The fuel-rating label says you can expect an average consumption of 7.3L/100km. On test during a mix of freeway and inter-urban driving, we saw an average of 8.0–8.5L/100km.
As is the case with many Hondas, visibility is excellent thanks to the large glass area, and the cabin and cargo hold are huge. There is a massive centre console and other generously sized cubbies in the door pockets. The back seats fold almost flat to create a massive cargo floor – one of the biggest in the class.
The seat fabric is a durable, technical weave, and the seats are comfortable and supportive (front and back).
There are two ISOFIX child seat mounting points and three top-tether straps, so you can install an old-school child seat in the middle of the back row.
The instrument cluster is clear and easy to read (aided by a large digital speed display) and most controls are intuitive to use.
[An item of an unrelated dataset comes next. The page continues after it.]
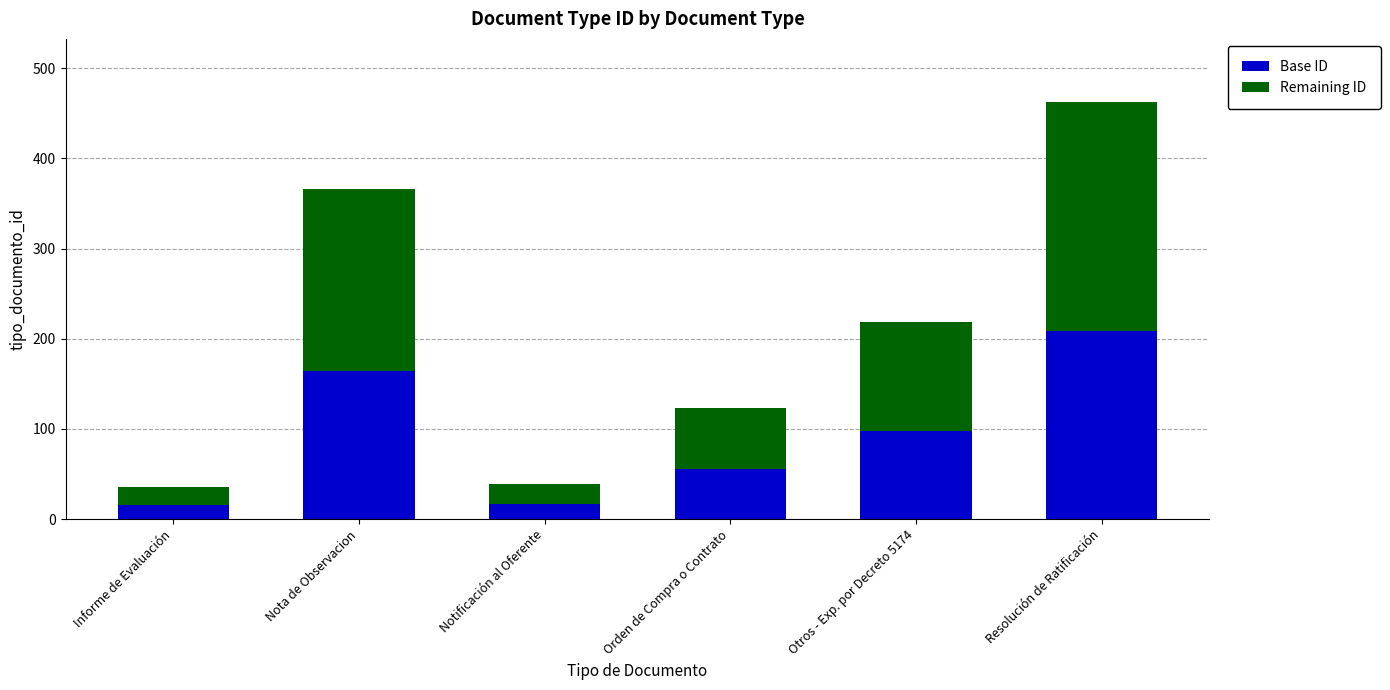

Which category has the highest value in the Base ID series?

Resolución de Ratificación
Helpfully, the infotainment system has a volume dial to quickly adjust sound.
The Honda CR-V also has steering wheel and touchscreen audio controls; however, as is the case in other cars, this can take frustrating fractions of seconds to locate and then adjust.
One point worth noting: this model grade lacks digital radio and a wireless phone charging pad (these are only available on the flagship VTi-LX).
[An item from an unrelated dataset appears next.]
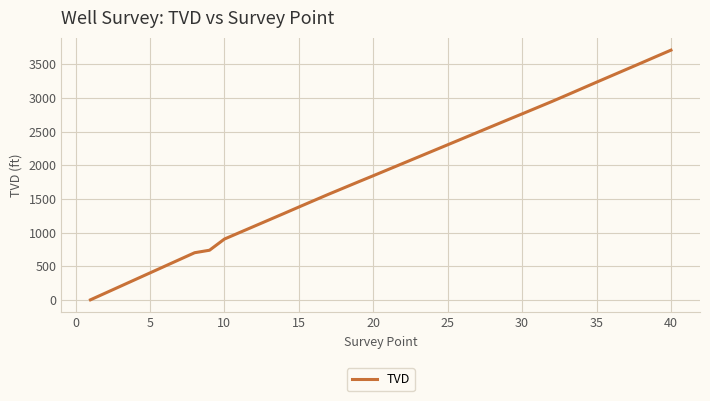

What is the difference between the maximum and minimum values?

3709.8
An auto-dimming rear-view mirror is also (oddly) reserved for the most expensive model in the CR-V range, even though this convenience item trickles down to more affordable variants on some rivals.
Only the driver has a one-touch auto-up and auto-down power window (the flagship offers this functionality on all four doors), but most rivals have the same arrangement as this (reserving one-touch functionality on all four doors for range-topping models).
On the move, the 2021 Honda CR-V VTi-X is a smooth operator. The engine is a touch noisy while it gets going, but once cruising it’s fine, easily keeping pace with traffic and coping with steep hills.
The continuously variable auto (CVT) takes some getting used to. If you’re unfamiliar with the technology, it can sound like a slipping clutch. But this is normal operation, as the gearbox finds the optimum ratio. After a week or so of regular driving it will feel normal.
The turning circle of 11.0m is average for the class.
Most family SUVs aren’t going to set any lap records, of course, but the Honda CR-V feels stable in corners and roundabouts, and predictable in its steering. It’s light and easy at car park speeds and not overly sensitive once on the move.
The suspension can feel a bit lumpy on big expansion joins and patchwork roads, but by and large it’s one of the more comfortable mid-size SUVs available.
There is very little to not like about the 2021 Honda CR-V, particularly in the VTi-X model grade that ticks some important option boxes (power tailgate, navigation, front and rear parking sensors to supplement the rear camera, and of course the advanced safety aids).
I’m also a massive fan of the CR-V’s cavernous interior and cargo hold and well-appointed cabin, which are all holding up well amid newer rivals.
However, conspicuous by their absence: rear cross-traffic alert and blind-zone warning.
All 2021 Honda CR-V models from the VTi-X grade and up come with a “lane watch” camera (which displays an image of the driver’s blind spot); however, this is only active on the left side of the vehicle and when the left indicator is on.
Other blind-spot warning systems alert drivers with an illuminated symbol in the side mirrors when there is a vehicle in an adjacent lane that may be out of view.
And while rear sensors are standard on this model grade, rear cross-traffic alert is a feature worth adding, as we have found it very handy when reversing out of driveways and shopping centre parking spaces.
Please, Honda, can you complete the CR-V’s safety package and add these two features?
The Honda CR-V has received some welcome changes with this recent facelift, and we reckon the VTi-X is the pick of the line-up.